• **Directions**
The answer must be the full listing, reproduced word for word.

• **Supplied records**
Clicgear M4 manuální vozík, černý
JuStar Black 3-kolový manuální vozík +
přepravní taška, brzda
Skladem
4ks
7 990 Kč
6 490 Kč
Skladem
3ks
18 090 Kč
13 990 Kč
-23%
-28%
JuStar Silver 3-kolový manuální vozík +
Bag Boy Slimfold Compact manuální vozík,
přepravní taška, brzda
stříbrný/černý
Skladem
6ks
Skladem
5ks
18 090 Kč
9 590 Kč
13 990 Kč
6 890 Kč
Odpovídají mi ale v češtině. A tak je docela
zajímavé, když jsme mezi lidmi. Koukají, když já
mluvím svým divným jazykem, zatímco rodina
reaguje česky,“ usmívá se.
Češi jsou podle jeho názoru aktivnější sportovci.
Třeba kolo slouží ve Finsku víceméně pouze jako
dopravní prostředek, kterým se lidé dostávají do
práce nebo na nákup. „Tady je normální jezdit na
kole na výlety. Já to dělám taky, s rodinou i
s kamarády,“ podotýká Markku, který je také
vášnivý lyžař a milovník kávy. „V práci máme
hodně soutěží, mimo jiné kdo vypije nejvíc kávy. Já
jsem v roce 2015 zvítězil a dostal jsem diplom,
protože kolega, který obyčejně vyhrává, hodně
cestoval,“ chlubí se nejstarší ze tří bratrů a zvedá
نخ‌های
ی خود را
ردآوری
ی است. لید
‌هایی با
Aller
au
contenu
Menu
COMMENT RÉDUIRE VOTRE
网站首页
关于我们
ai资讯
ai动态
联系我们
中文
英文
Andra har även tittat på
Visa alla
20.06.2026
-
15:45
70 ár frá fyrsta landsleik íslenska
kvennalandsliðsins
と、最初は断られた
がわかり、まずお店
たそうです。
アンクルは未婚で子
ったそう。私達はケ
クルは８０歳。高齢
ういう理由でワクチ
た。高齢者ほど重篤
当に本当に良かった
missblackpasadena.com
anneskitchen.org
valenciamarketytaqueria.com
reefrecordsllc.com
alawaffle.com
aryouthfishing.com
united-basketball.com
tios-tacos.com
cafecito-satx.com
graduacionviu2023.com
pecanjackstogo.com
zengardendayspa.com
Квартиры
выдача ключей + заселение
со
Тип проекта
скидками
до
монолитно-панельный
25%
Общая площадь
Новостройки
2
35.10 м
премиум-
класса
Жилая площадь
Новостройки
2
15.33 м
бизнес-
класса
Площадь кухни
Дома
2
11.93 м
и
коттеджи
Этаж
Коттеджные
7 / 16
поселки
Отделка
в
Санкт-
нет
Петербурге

• **Task response**
Clicgear M4 manuální vozík, černý
JuStar Black 3-kolový manuální vozík +
přepravní taška, brzda
Skladem
4ks
7 990 Kč
6 490 Kč
Skladem
3ks
18 090 Kč
13 990 Kč
-23%
-28%
JuStar Silver 3-kolový manuální vozík +
Bag Boy Slimfold Compact manuální vozík,
přepravní taška, brzda
stříbrný/černý
Skladem
6ks
Skladem
5ks
18 090 Kč
9 590 Kč
13 990 Kč
6 890 Kč
Odpovídají mi ale v češtině. A tak je docela
zajímavé, když jsme mezi lidmi. Koukají, když já
mluvím svým divným jazykem, zatímco rodina
reaguje česky,“ usmívá se.
Češi jsou podle jeho názoru aktivnější sportovci.
Třeba kolo slouží ve Finsku víceméně pouze jako
dopravní prostředek, kterým se lidé dostávají do
práce nebo na nákup. „Tady je normální jezdit na
kole na výlety. Já to dělám taky, s rodinou i
s kamarády,“ podotýká Markku, který je také
vášnivý lyžař a milovník kávy. „V práci máme
hodně soutěží, mimo jiné kdo vypije nejvíc kávy. Já
jsem v roce 2015 zvítězil a dostal jsem diplom,
protože kolega, který obyčejně vyhrává, hodně
cestoval,“ chlubí se nejstarší ze tří bratrů a zvedá
نخ‌های
ی خود را
ردآوری
ی است. لید
‌هایی با
Aller
au
contenu
Menu
COMMENT RÉDUIRE VOTRE
网站首页
关于我们
ai资讯
ai动态
联系我们
中文
英文
Andra har även tittat på
Visa alla
20.06.2026
-
15:45
70 ár frá fyrsta landsleik íslenska
kvennalandsliðsins
と、最初は断られた
がわかり、まずお店
たそうです。
アンクルは未婚で子
ったそう。私達はケ
クルは８０歳。高齢
ういう理由でワクチ
た。高齢者ほど重篤
当に本当に良かった
missblackpasadena.com
anneskitchen.org
valenciamarketytaqueria.com
reefrecordsllc.com
alawaffle.com
aryouthfishing.com
united-basketball.com
tios-tacos.com
cafecito-satx.com
graduacionviu2023.com
pecanjackstogo.com
zengardendayspa.com
Квартиры
выдача ключей + заселение
со
Тип проекта
скидками
до
монолитно-панельный
25%
Общая площадь
Новостройки
2
35.10 м
премиум-
класса
Жилая площадь
Новостройки
2
15.33 м
бизнес-
класса
Площадь кухни
Дома
2
11.93 м
и
коттеджи
Этаж
Коттеджные
7 / 16
поселки
Отделка
в
Санкт-
нет
Петербурге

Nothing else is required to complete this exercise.